Am vergangenen Samstag war der Jahrgang 10 beim Kulturkreis Clemenswerth in Sögel zu Gast. Dort wurde der Roman „Der Vorleser“ von Bernhard Schlink vom Westfälischen Landestheater Castrop-Rauxel aufgeführt. Dieses Werk wird aktuell im Deutschunterricht gelesen.

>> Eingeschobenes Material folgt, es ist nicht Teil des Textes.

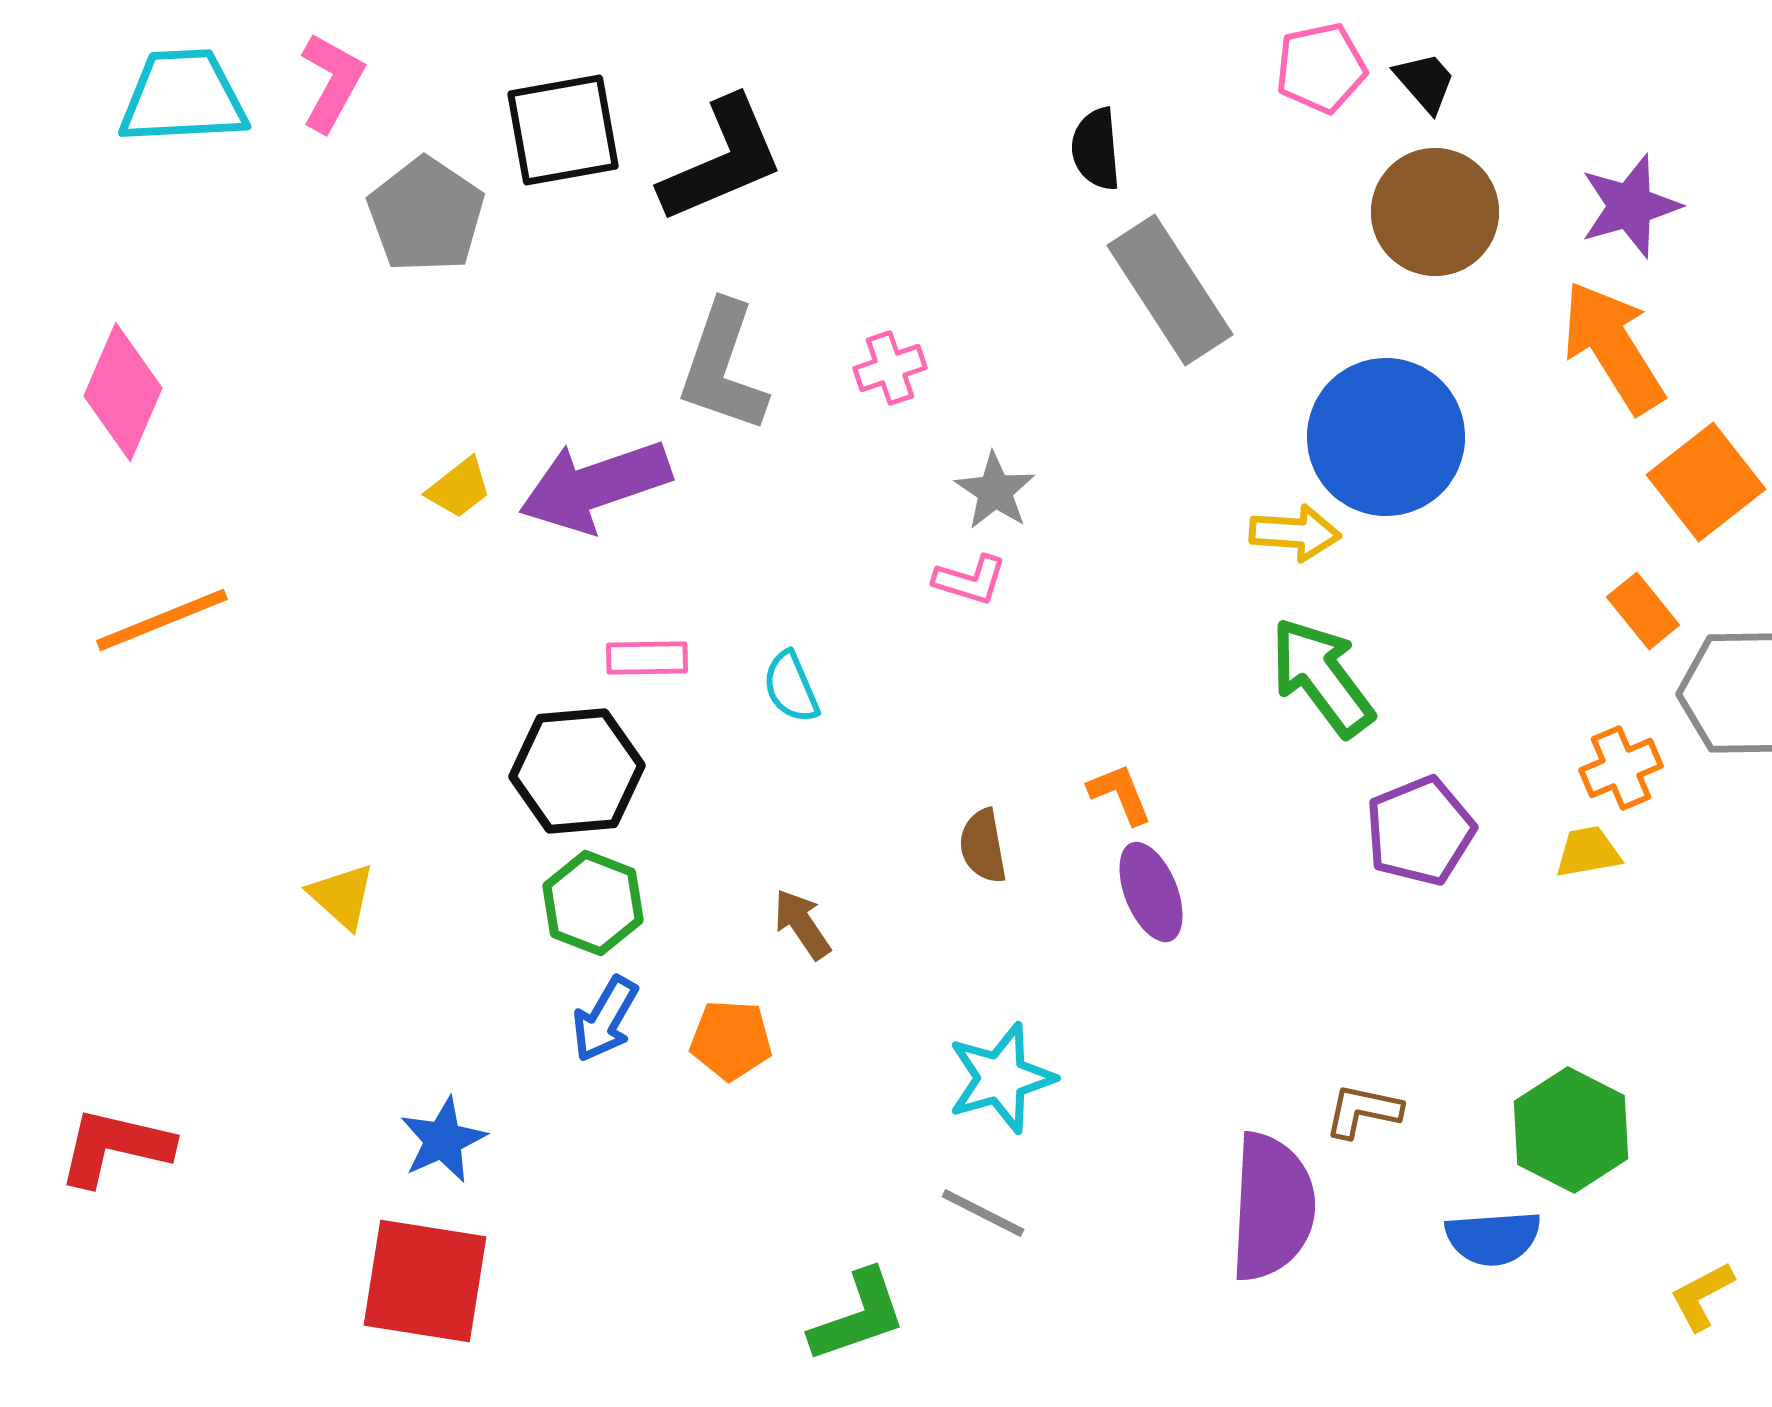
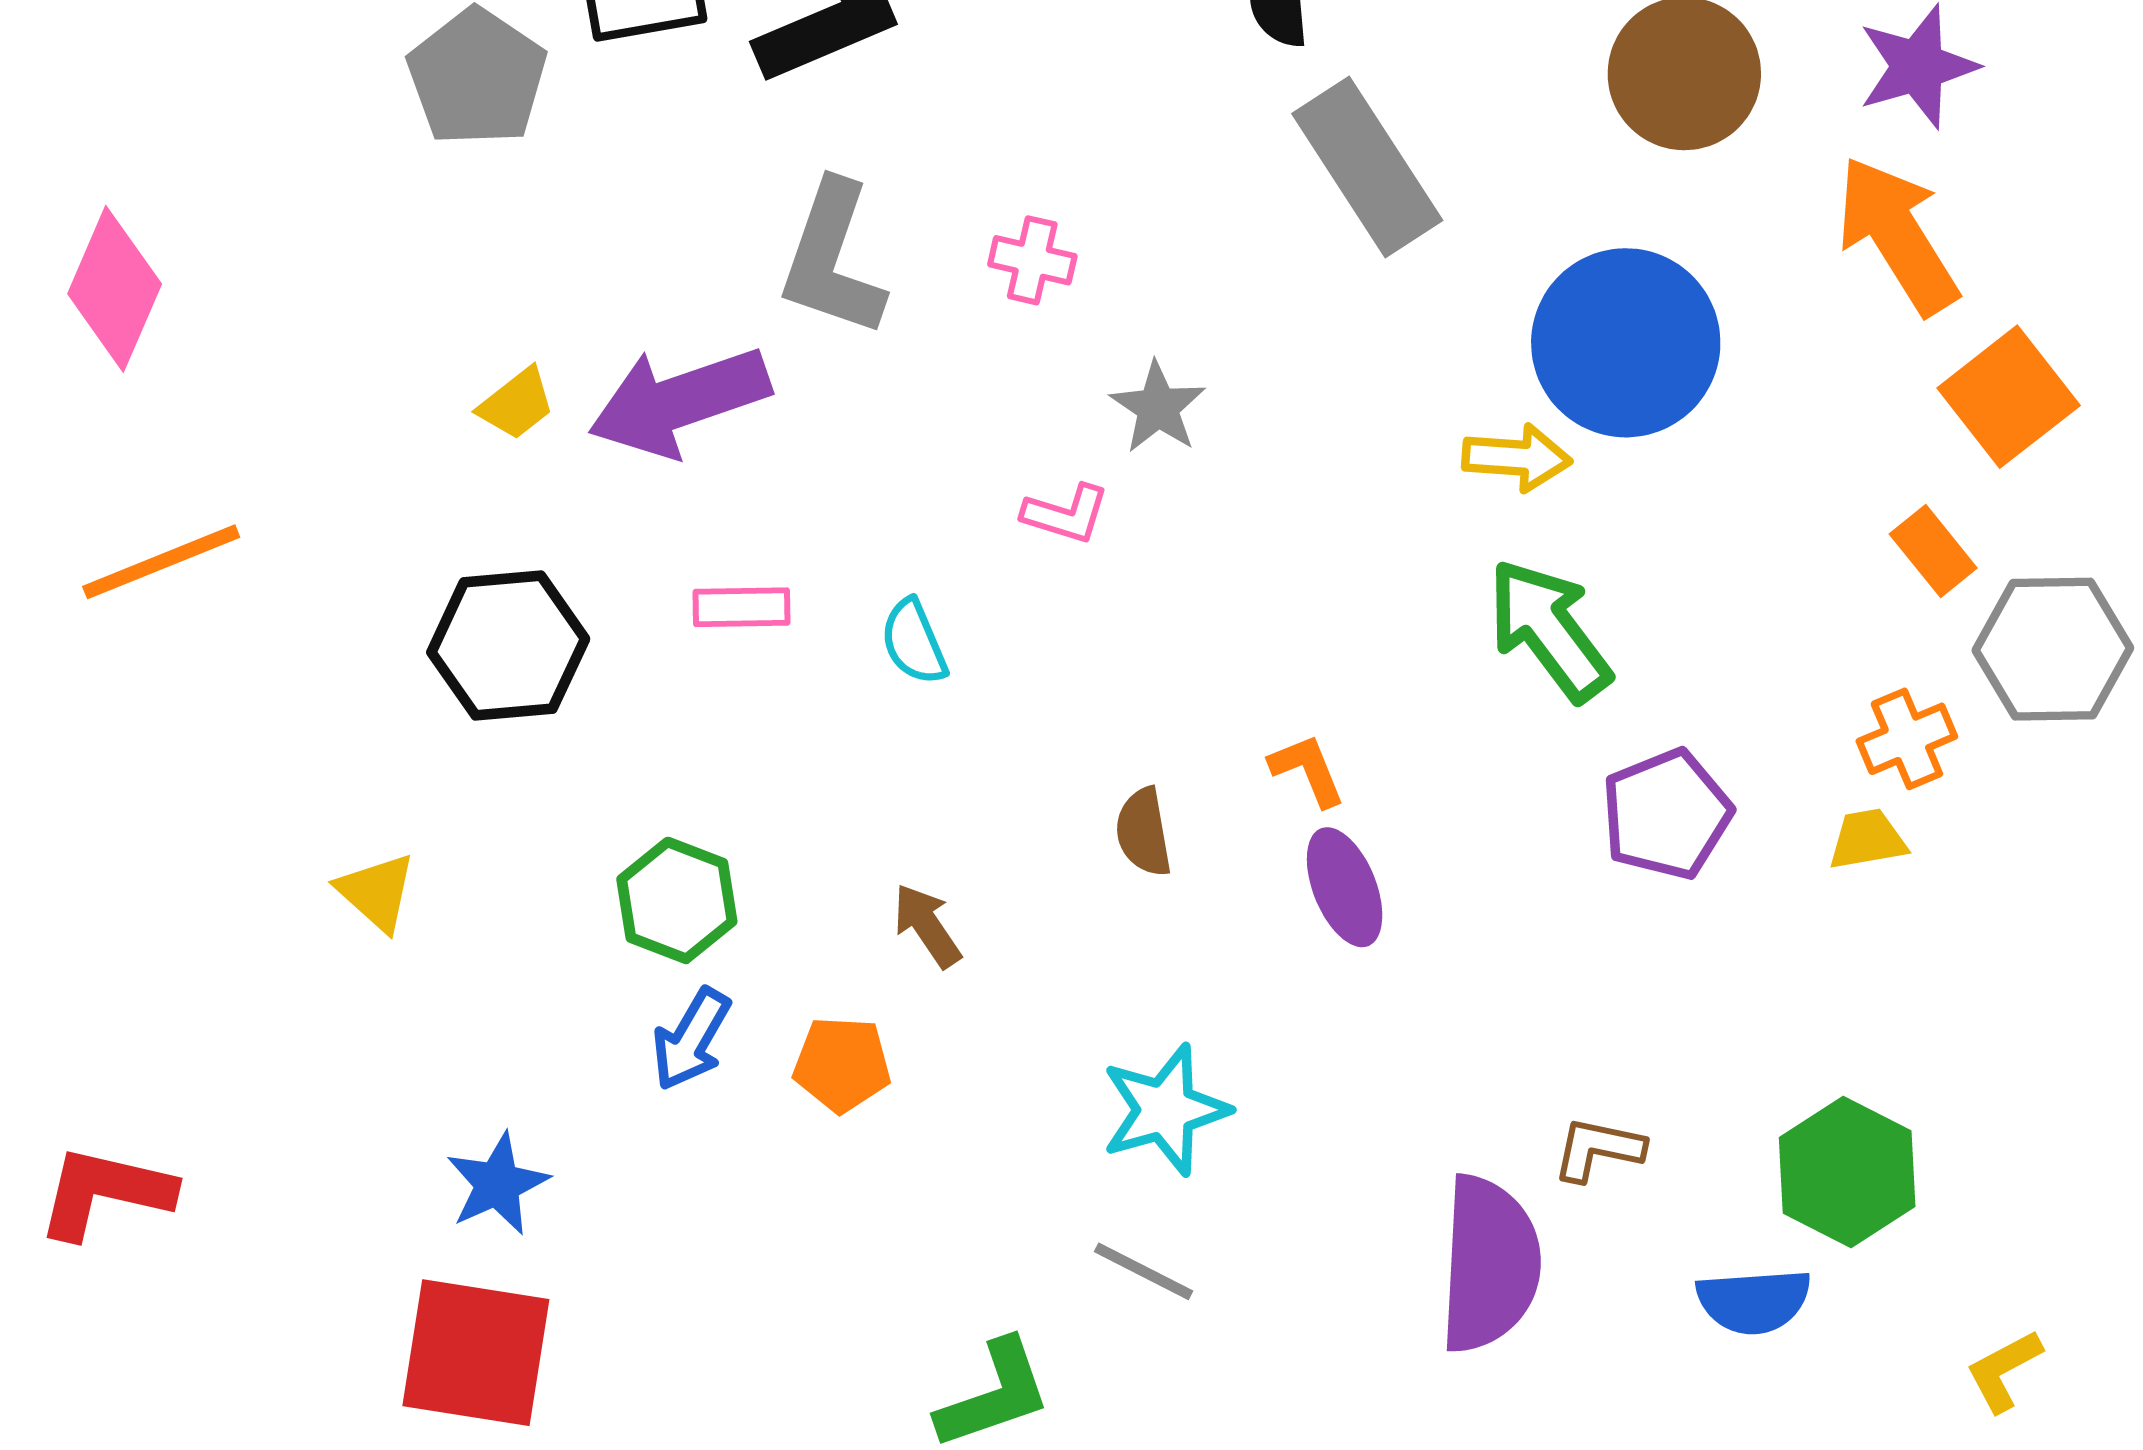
pink cross: (890, 368) -> (1032, 260), turned 32
pink L-shape: (970, 580) -> (1066, 514), moved
black hexagon: (577, 771) -> (508, 646), moved

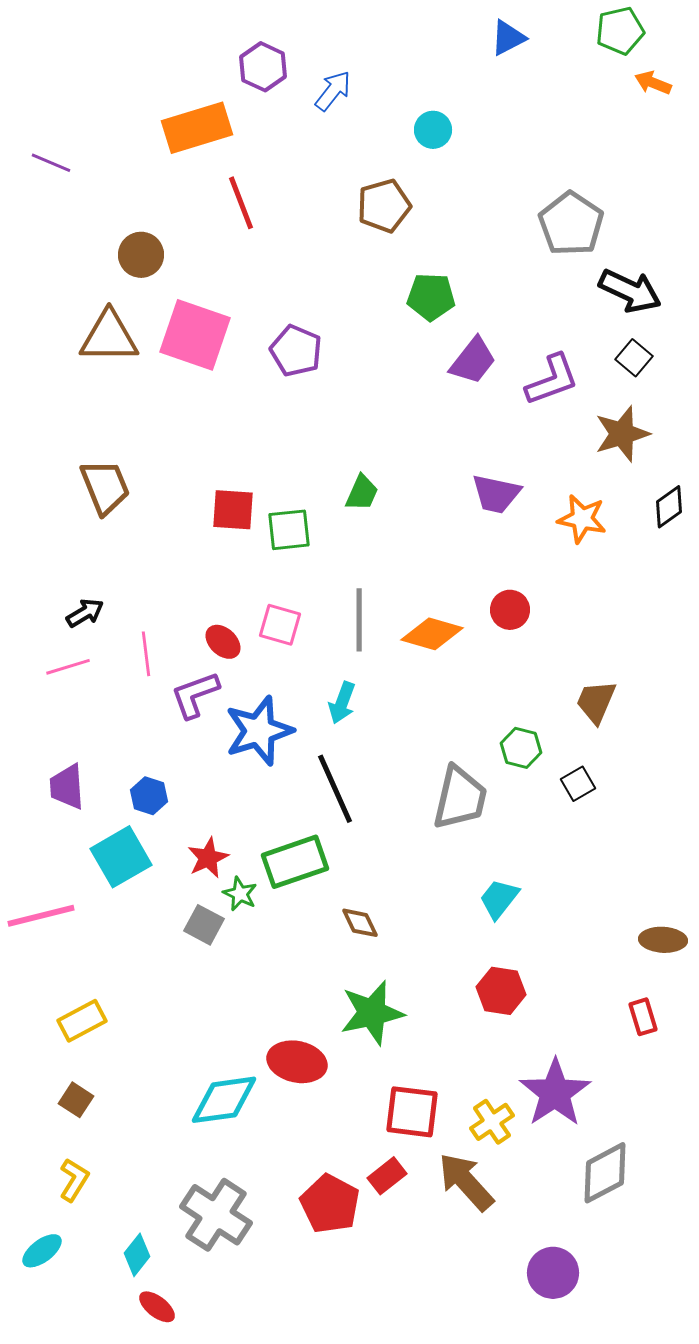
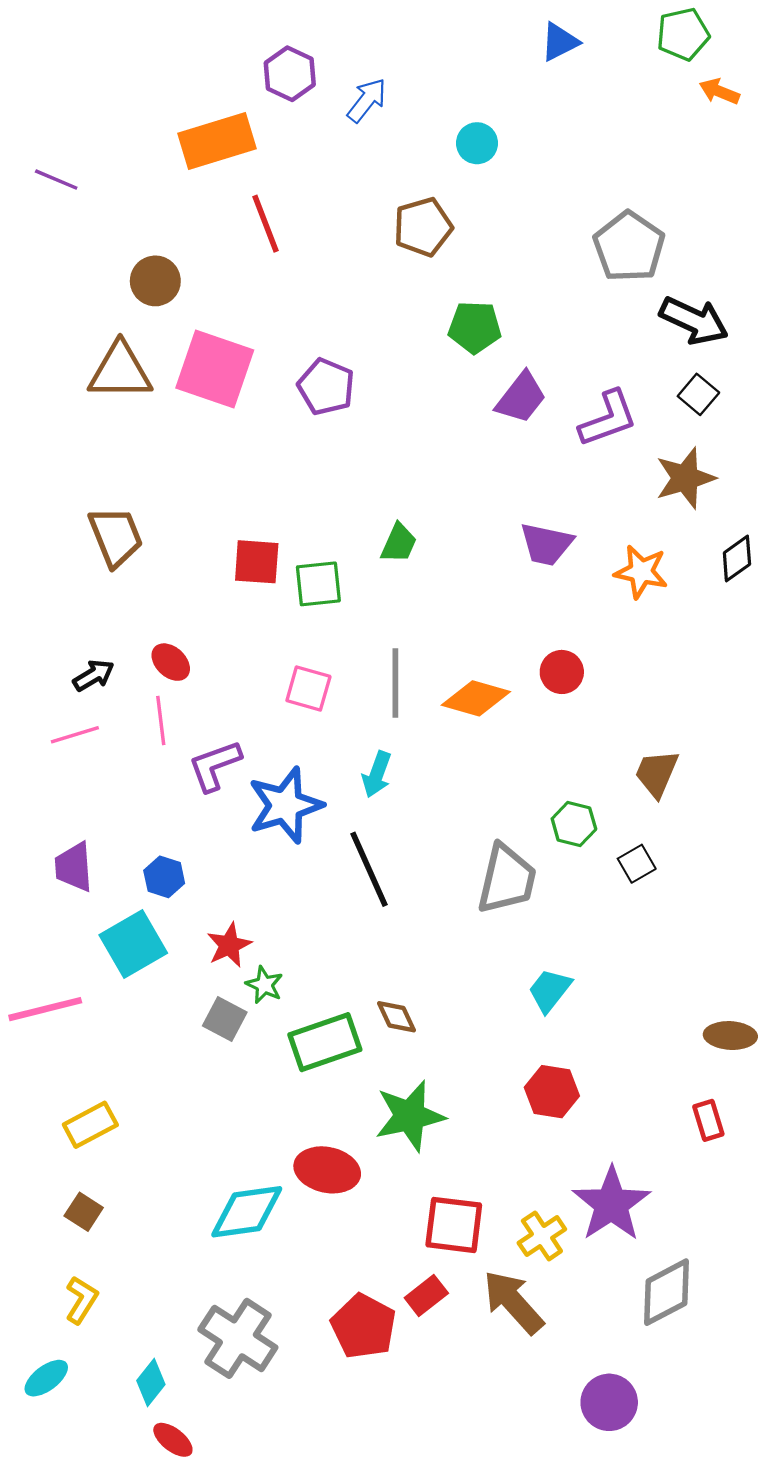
red ellipse: (223, 642) -> (171, 662), moved
green rectangle: (295, 862) -> (325, 1042), moved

Zur Handlung: Ende der 50er-Jahre lernt der 15-jährige Michael Hanna kennen. Sie ist 36. Aus der anfänglichen Erregung, dem ersehnten und doch unerwarteten Liebesakt, entwickelt sich eine Beziehung, die für beide zu einem Schlüsselerlebnis wird, das sie Jahrzehnte prägt. So regelmäßig sie miteinander schlafen, so wichtig ist Hanna, dass er ihr aus Werken vorliest, die er einerseits in der Schule behandelt, die sie ihm andererseits vorschlägt. Er wird zu ihrem Vorleser. Und sie wird zu der Instanz, an der er sich orientiert. Bis sie plötzlich verschwindet. Als Michael sieben Jahre später als Jura-Student einen Kriegsverbrecherprozess gegen ehemalige Wärterinnen eines Außenlagers von Auschwitz besucht, entdeckt er Hanna unter den Angeklagten. Er begreift, dass sie Analphabetin ist und dass eine der ihr zur Last gelegten Taten nicht begangen haben kann. Dennoch schweigt er. Er könnte eingreifen, er könnte sie retten – und tut es nicht.Gerade der Hauptprotagonist Michael weckt das Interesse des Publikums, denn er fungiert zum einen als Vorleser, gespielt von Guido Thurk, zum anderen als der 15-jährige Michael Berg, gespielt von Tobias Schwieger. Die Bedeutsamkeit des Erzählers wird allen Anwesenden, nicht nur durch die gelungene Wiedergabe der Sprechakte, sondern vor allem durch Turks Gestik deutlich. Auch die Nutzung des Bühnenbilds, welches an Gehirnwindungen erinnert, wirkt absolut durchdacht.
Dieser Abend stellt einen großen Mehrwert für die Interpretation des Werks dar, denn während des Kriegsverbrecherprozesses herrscht eine absolut ruhige und konzentrierte Atmosphäre im Theatersaal. Ein gelungener Theaterbesuch!